Entries taken from a collection
------------------------------------------------------------------------
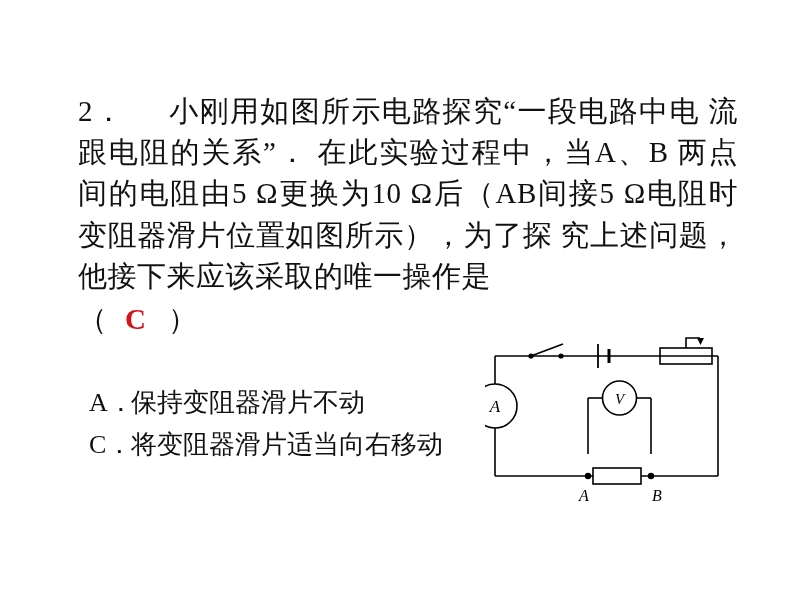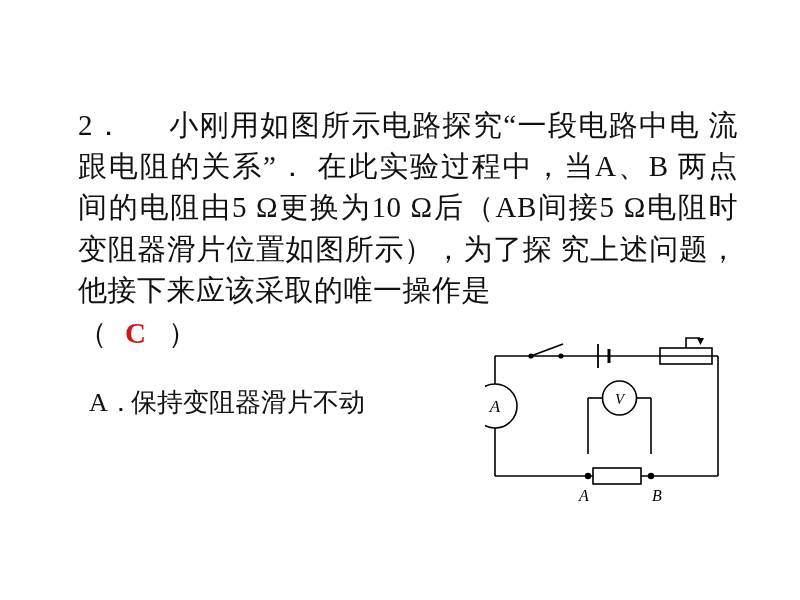--- a/index.html
+++ b/index.html
@@ -23,7 +23,7 @@
   .question-block {
     position: absolute;
     left: 78px;
-    top: 105px;
+    top: 91px;
     width: 660px;
   }
   .stem {

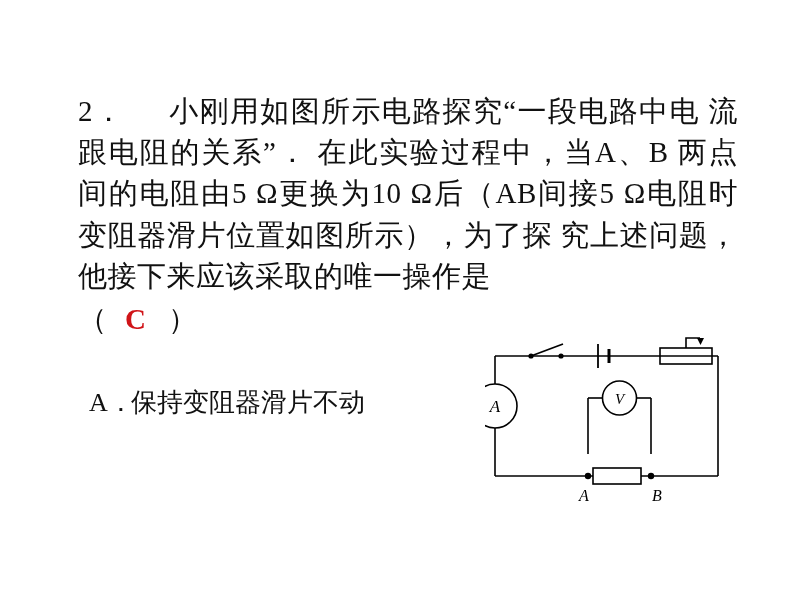--- a/index.html
+++ b/index.html
@@ -99,6 +99,9 @@
     <div class="option">
       <span class="opt-label">A．</span><span>保持变阻器滑片不动</span>
     </div>
+    <div class="option">
+      <span class="opt-label">C．</span><span>将变阻器滑片适当向右移动</span>
+    </div>
   </div>
 
   <div class="circuit">

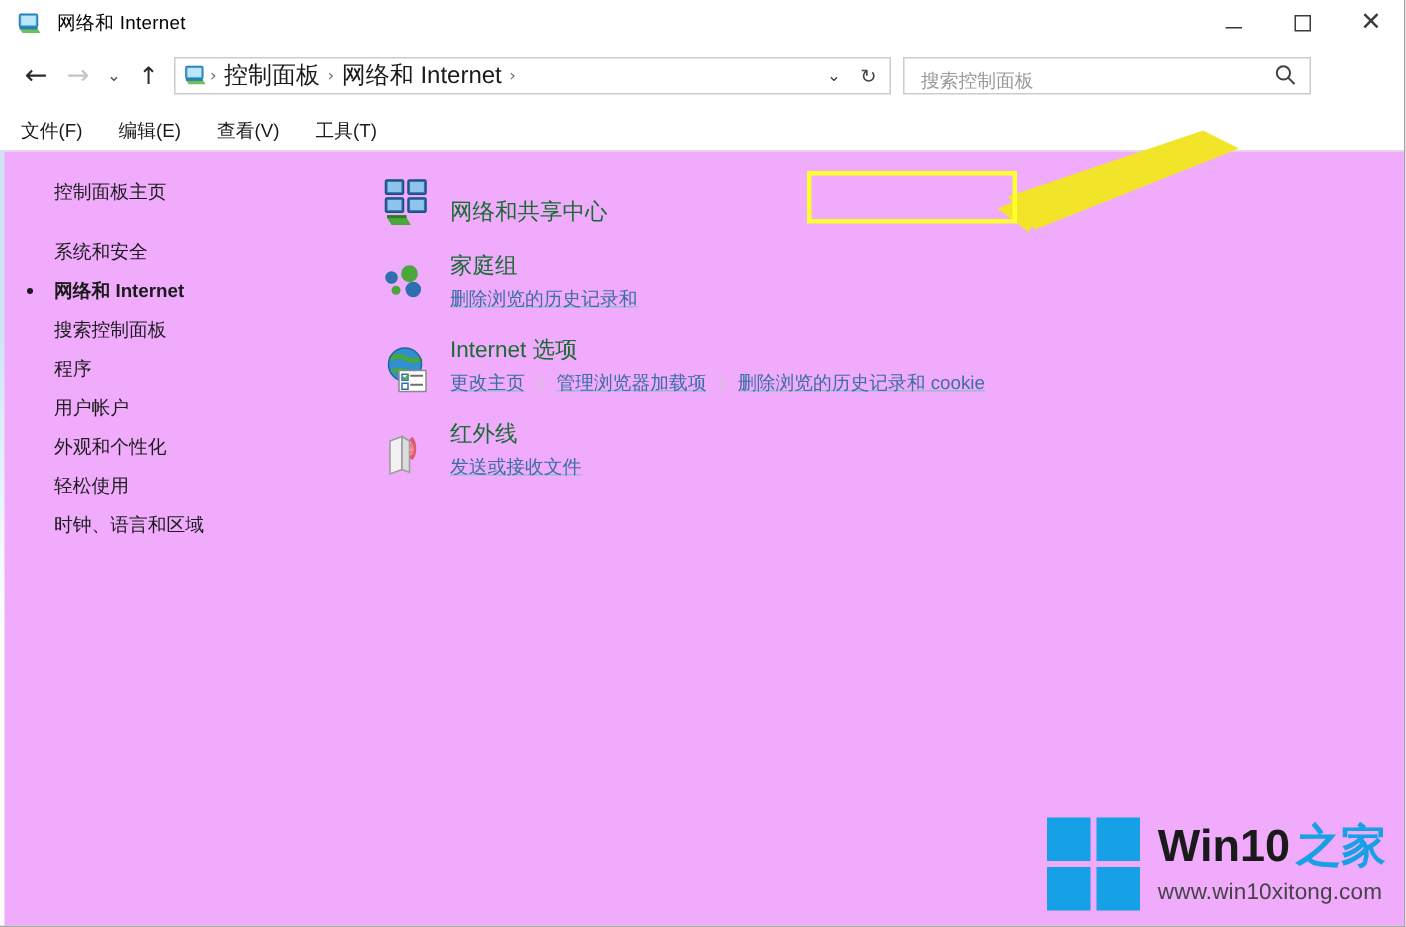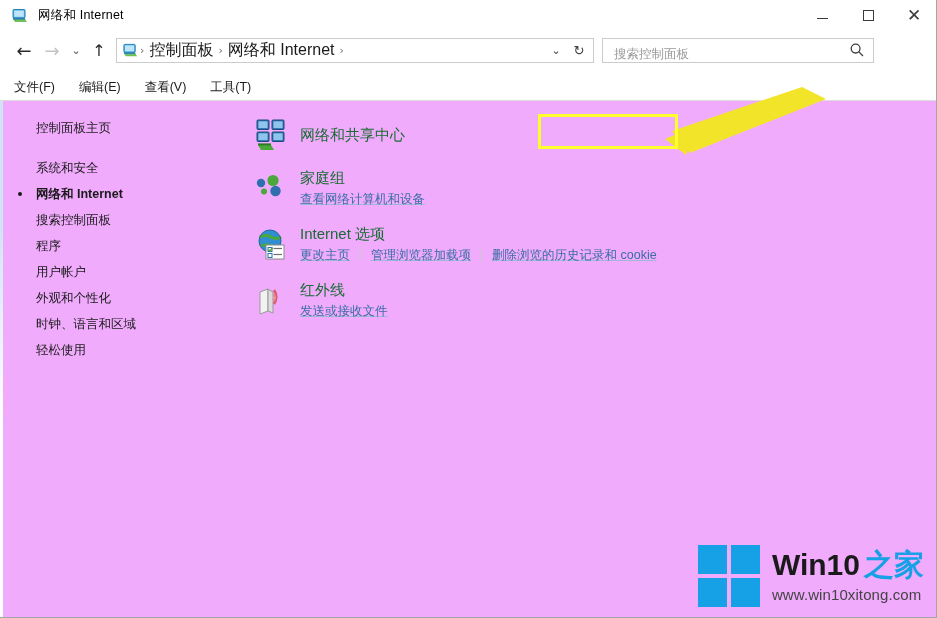--- a/index.html
+++ b/index.html
@@ -169,7 +169,7 @@
     flex: 1; padding-top: 14px; position: relative;
   }
   .category {
-    display: flex; align-items: center;
+    display: flex; align-items: flex-end;
     padding: 0 0 14px 15px;
     position: relative;
   }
------------------------------------------------------------------------
BRIEF: Only lines with the word "flex" go in the answer. Take them all from the entries above.

FINISHED TASK:
     flex: 1; padding-top: 14px; position: relative;
-    display: flex; align-items: center;
+    display: flex; align-items: flex-end;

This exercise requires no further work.